I’m sorry for the technical talk, but this is what it takes to write 3D code.

Fortunately, the barycentric method also gives me the position where the shot meets the triangle, ie where it hits the side of the island, so I can draw an explosion there. There is just one little remaining problem. Because the explosion will be centred on this point, half of it will be hidden inside the island, so only half of it shows. That looks rather odd. So I had to calculate a point a couple of pixels further back, along the path of the shot and away from the island, so the whole explosion would show.

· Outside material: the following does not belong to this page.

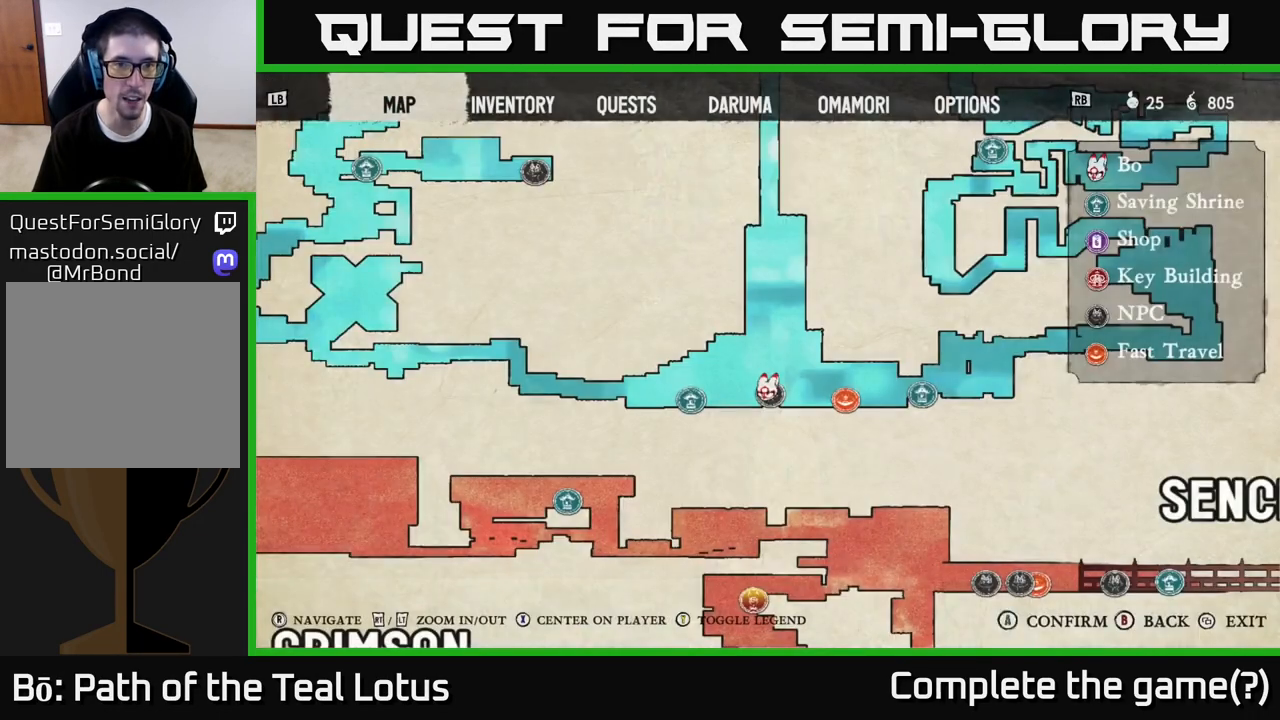
{"dt_ms": 1000, "buttons": [], "left_stick": "center", "right_stick": "center"}
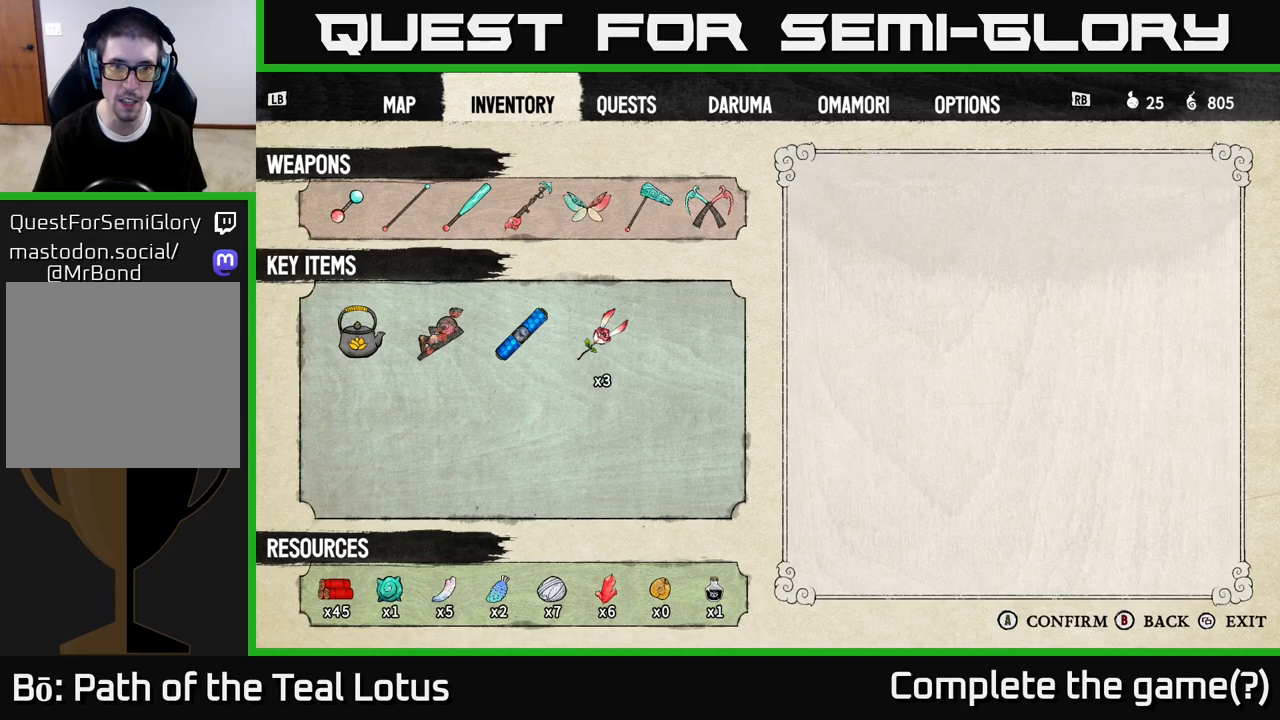
{"dt_ms": 500, "buttons": ["DPAD_DOWN"], "left_stick": "center", "right_stick": "center"}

How do you move the point backwards? Well, we have the previous and current positions of the shot, let’s call them p0 and p1. The direction they are travelling is p1-p0, so to go backwards, we want p0-p1.

This vector includes speed as well as direction, so if we want to go (say) 3 pixels backwards, we need to get rid of the current speed (which we do with the normalize() function)and then multiply it by 3, ie

```explosionPos = collisionPos + (p0-p1):normalize() * 3
```

This is all very clever, but if you look at the video, some of the explosions are still half buried in the island. I think I have a little more work to do…

### Code

If you’ve read this far, you’ve been very patient, thank you. The code is here.

```function setup()
http.request("http://bit.ly/1hCd8bK",
function(d) loadstring(d)() setup() end,
function(e) print(e) end
)
end
```
• Use the joystick to steer
• touch the screen to shoot (the program aims for you, at the moment)
• touch the camera views at the bottom to look around
• the enemy health is the upper green strip at bottom right
• your health is the green strip under it
• the state of your 4 guns (from front to back) is shown by the dots – green = ready to fire, yellow = reloading, red = disabled by enemy fire – note your guns can’t fire at certain angles, so turn sideways to the enemy if you want to fire all the guns.